Spring is always synonymous with new beginnings and growth. This is evident in the beautiful flowering plants, the lush green vegetation, and more importantly, a thriving U.S. economy.
This has been the trend ever since the U.S. overcame the Great Recession, which lasted from 2007 – 2009.
While the economy experienced a 4.2% jump in the spring of 2018, analysts are predicting roughly a 3% expansion in the second quarter of 2019, which would still position it to have twice the growth rate than in the first three months of the year.
Signs of growth are already evident, as seen in growing auto sales, increases in manufacturing and hiring, and the lowest level of layoffs since 1969.
The quicker sales of new automobiles will further enhance the U.S retail sales numbers, though subsequently, this will likely lead to higher gas prices as well. Fill up costs climbed 10% in March, the highest level reached since November of 2018. Wall Street is hoping for a 0.8% increase in March retail sales, or closer 0.4% if auto dealers and gas stations are excluded.

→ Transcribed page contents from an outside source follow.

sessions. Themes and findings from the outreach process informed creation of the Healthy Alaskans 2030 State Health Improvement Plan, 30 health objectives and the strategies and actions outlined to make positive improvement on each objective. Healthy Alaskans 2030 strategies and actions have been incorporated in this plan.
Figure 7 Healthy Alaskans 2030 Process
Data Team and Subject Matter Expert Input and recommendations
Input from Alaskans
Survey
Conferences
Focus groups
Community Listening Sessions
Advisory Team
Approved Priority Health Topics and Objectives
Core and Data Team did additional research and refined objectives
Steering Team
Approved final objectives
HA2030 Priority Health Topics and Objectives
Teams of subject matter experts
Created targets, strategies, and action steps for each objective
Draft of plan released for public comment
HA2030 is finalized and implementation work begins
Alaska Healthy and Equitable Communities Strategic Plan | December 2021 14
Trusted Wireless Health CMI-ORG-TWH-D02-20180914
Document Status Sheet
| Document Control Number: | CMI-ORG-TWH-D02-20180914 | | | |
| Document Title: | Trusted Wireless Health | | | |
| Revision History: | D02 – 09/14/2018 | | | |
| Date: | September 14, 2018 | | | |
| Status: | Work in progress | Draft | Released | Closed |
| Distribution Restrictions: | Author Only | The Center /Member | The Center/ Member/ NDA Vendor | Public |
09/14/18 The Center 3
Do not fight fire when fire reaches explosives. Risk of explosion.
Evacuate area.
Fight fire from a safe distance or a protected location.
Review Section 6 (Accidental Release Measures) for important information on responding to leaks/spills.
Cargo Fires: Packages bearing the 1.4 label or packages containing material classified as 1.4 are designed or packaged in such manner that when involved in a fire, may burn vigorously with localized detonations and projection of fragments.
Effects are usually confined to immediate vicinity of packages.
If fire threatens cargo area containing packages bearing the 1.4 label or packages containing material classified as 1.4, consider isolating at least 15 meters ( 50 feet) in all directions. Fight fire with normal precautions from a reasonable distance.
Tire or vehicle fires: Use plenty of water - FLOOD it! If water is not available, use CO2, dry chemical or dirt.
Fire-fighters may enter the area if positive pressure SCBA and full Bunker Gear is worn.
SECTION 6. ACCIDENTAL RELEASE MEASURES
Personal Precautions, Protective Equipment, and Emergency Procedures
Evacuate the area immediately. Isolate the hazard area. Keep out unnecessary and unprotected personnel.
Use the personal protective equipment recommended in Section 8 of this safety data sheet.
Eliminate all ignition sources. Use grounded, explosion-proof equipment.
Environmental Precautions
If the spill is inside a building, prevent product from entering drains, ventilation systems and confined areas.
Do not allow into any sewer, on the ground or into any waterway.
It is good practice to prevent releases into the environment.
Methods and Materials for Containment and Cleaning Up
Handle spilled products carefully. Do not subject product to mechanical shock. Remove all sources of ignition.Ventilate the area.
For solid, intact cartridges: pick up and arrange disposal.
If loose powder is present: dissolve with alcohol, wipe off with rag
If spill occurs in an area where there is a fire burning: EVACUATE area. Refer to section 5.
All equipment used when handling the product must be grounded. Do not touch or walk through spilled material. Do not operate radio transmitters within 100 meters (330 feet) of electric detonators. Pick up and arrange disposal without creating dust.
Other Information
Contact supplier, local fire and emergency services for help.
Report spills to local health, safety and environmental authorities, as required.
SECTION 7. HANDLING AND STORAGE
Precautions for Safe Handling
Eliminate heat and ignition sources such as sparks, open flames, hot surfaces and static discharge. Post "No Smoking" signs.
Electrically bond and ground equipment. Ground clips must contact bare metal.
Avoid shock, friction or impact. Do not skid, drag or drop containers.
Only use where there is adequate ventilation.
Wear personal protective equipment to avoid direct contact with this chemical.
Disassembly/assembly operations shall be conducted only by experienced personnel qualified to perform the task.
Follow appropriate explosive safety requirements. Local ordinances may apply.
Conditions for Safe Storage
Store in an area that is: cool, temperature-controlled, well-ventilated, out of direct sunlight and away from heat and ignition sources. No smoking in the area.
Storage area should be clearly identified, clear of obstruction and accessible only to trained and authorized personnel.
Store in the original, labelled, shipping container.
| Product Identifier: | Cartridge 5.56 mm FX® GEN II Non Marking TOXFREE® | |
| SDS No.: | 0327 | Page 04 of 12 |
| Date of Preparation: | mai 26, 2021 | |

The construction sector is also projected to benefit from the spring growth, as March is generally a great time for the construction of more homes, thanks largely to the warmer, more favorable weather. Additionally, mortgage rates have dropped, which is generating more interest in buying homes.
Each of these factors will play a role in breathing life into the U.S. economy, giving us yet another reason to love the spring.